Why this Blog Exists

To make the case for expanding the Park Slope Historic District

Monday, March 2, 2009

A Complete 5th Avenue Blockfront

In the April 29, 1886 edition of the Brooklyn Daily Eagle, we read that George Brown had completed "five brown stone front houses" at the southwest corner of 5th Avenue and Douglass Street. The article noted that each "house" (actually a mixed use building) contained a store and three flats or apartments above:

Brooklyn Daily Eagle, April 29, 1886, p. 1 ("New Buildings")

Checking our comprehensive Park Slope photo archive, we find that the original buildings are still standing. Each of them is three "bays" or windows wide.

5th Avenue & Douglass Street, SW corner - unprotected

The cornice detailing, or what remains of it, matches on two of the adjoining buildings:

An earlier Eagle notice for the same row attributes the buildings to W[illiam]. H. Brown, who may have been in the same firm with George Brown.
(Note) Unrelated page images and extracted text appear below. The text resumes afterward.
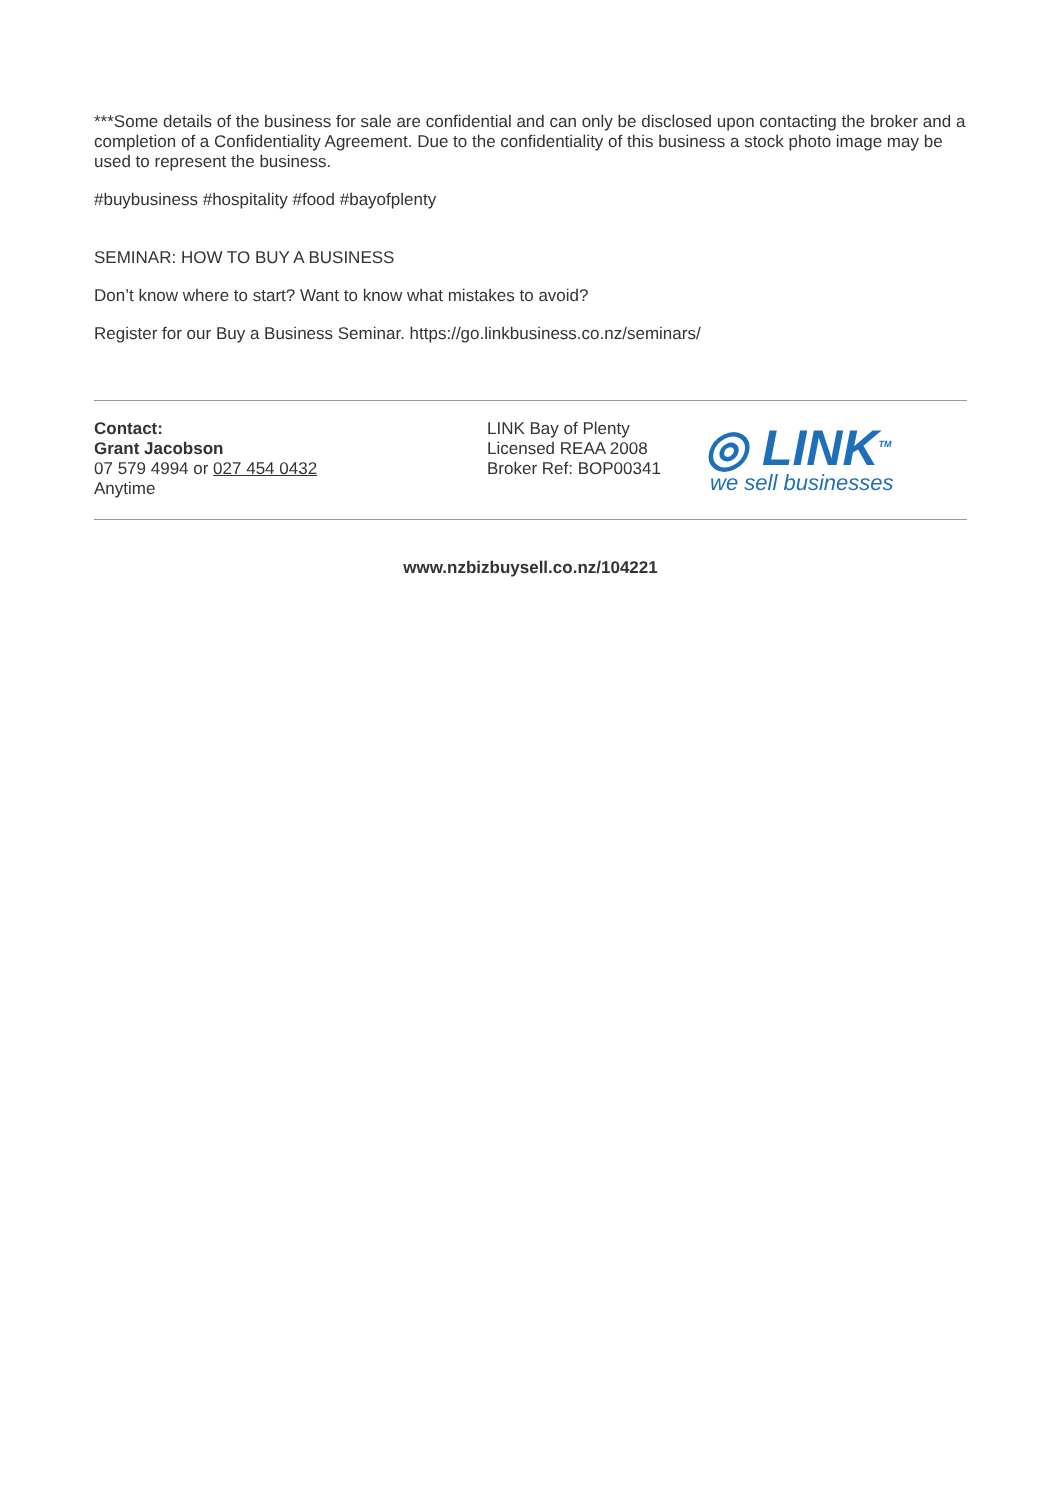***Some details of the business for sale are confidential and can only be disclosed upon contacting the broker and a completion of a Confidentiality Agreement. Due to the confidentiality of this business a stock photo image may be used to represent the business.
#buybusiness #hospitality #food #bayofplenty
SEMINAR: HOW TO BUY A BUSINESS
Don’t know where to start? Want to know what mistakes to avoid?
Register for our Buy a Business Seminar. https://go.linkbusiness.co.nz/seminars/
Contact:
Grant Jacobson
07 579 4994 or 027 454 0432
Anytime
LINK Bay of Plenty
Licensed REAA 2008
Broker Ref: BOP00341
◎ LINK<sup>TM</sup>
we sell businesses
www.nzbizbuysell.co.nz/104221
William Brown was also active in this area of the Slope around the same time:

Brooklyn Daily Eagle, November 21, 1885, p. 1 ("More Houses")

At the same time George Brown erected his 5th Avenue row, he also constructed a building in Douglass Street, just to the rear. Its completion was noted by the Eagle in the same article that noted the completion of the 5th Avenue row:

Brooklyn Daily Eagle, April 29, 1886, p.1 ("New Buildings")

It was not unusual for builders to control lots on both sides of a corner, as here. The building is actually only trimmed, not faced, with brownstone:

410 Douglass Street - unprotected

But the cornice detailing matches that of the 5th Avenue row:

And it is also the only three-story, three-family building on the south side of Douglass Street, which facilitates the identification.

Meanwhile, the four buildings at the northwest corner of 5th Avenue and Degraw Street were erected by Dan Buckley, as noted in the Brooklyn Daily Eagle of March 19, 1887:

Brooklyn Daily Eagle, March 19, 1887, p.1 ("Buildings")

Unlike George Brown's row to the north, which is faced with brownstone, the Buckley row is brick with brownstone trim. Again, the quoins on the corner building nicely punctuate the row:

5th Avenue & Degraw Street, NW corner - unprotected

Oddly, the corner building in this block, at 17.5' wide, is much narrower than the other three, which are each 27' in width. The former held only one family per upper floor ("single flats"), while the wider buildings held two ("double flats").